Extract provided:
◆ ◆ ◆ ◆ ◆ ◆ ◆
The causal association of UI with pregnancy and childbirth, particularly antenatal and prepregnancy UI, has become widely accepted over the last several decades. It is thought that childbirth-related UI results from trauma to the supportive tissue, ligaments, and pelvic floor muscles, as well as from denervation of the PF during obstetric events (Altman et al., 2006; Morkved et al., 2003; Pantazis & Freeman, 2006; Wesnes et al., 2007; Woldringh, van den Wijngaart, Albers-Heitner, Lycklama a Nijeholt, & Lagro- Janssen, 2007). Vaginal delivery may increase the risk of PFD by two to three fold, and first delivery has a greater association with longlasting SUI over first pregnancy (Viktrup et al., 2006; Wesnes et al., 2007; Nygaard, 2005; Sand et al., 1995). High parity and forceps deliveries are associated with an increased incidence of postnatal UI, which is a risk factor for long-term UI (Pantazis & Freeman, 2006; Peeker & Peeker, 2003).

Much of the literature that focuses on vaginal deliveries and their relation to PFD and UI are based on all types of vaginal deliveries. This includes instrumental deliveries as well as common second-stage interventions, including episiotomy and forced pushing. These types of interventions may increase the risk of PFD by compromising the integrity of the intact pelvic floor during birth (Leslie, 2004).
◆ ◆ ◆ ◆ ◆ ◆ ◆
Dataset extract:
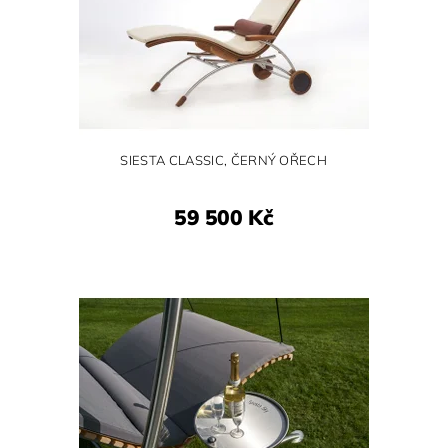
SIESTA CLASSIC, ČERNÝ OŘECH
59 500 Kč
◆ ◆ ◆ ◆ ◆ ◆ ◆
Exercises:
**a)** Using the passage on childbirth and urinary incontinence, decide whether each statement agrees with it, answering yes or no and quoting the deciding words: (i) Vaginal delivery may raise the risk of PFD two to three times. (ii) First pregnancy is more closely linked to long-lasting SUI than first delivery. (iii) The literature on vaginal deliveries leaves out instrumental deliveries.
**b)** Carry on the passage on childbirth and urinary incontinence from its final sentence.
The lines have no role in any of this.

Outputs for the tasks:
**a)**
(i) Yes: "Vaginal delivery may increase the risk of PFD by two to three fold"
(ii) No: "first delivery has a greater association with longlasting SUI over first pregnancy"
(iii) No: "This includes instrumental deliveries as well as common second-stage interventions"

**b)**
Recently, there has been a trend in primary, elective cesarean sections (CS) without medical indications. Instead of undergoing a trial of labor and subsequent vaginal delivery, women are opting for a surgical resolution to their pregnancies. Protection of the PF is one of the main arguments for this procedure (Bettes et al., 2007; Nygaard, 2006; Visco et al., 2006). However, most women who deliver vaginally do not have severe PFD (Nygaard, 2005). In addition, it is important to note that some women who never become pregnant or bear children develop PFD or UI (Buchsbaum et al., 2002).

TYPES OF URINARY INCONTINENCE

The six types of UI classifications are stress (SUI), urge (UUI), mixed (MUI), overflow, functional, and reflex (see Figure 1). The three most common types of UI are SUI, UUI, and MUI. SUI is the most common type of UI in women under age 60 and accounts for almost half of incontinence in all women (McCool & Durain, 2004; Waetjen et al., 2003).

SUI results from ineffective closure of the bladder neck and the urethral sphincter, often due to loss of integrity of the vaginal musculofascial attachments (including the pubo-urethral ligaments and endopelvic fascia) that normally support the bladder neck and urethra in a retropubic position. This loss leads to hypermobility and descent of structures, which ultimately results in impaired intra-abdominal pressure transmission to the urethra (Bernier & Sims, 2009; Culligan & Heit, 2000; Lingam, 2001; Lowdermilk, 2004; McCool & Durain, 2004; Pantazis & Freeman, 2006).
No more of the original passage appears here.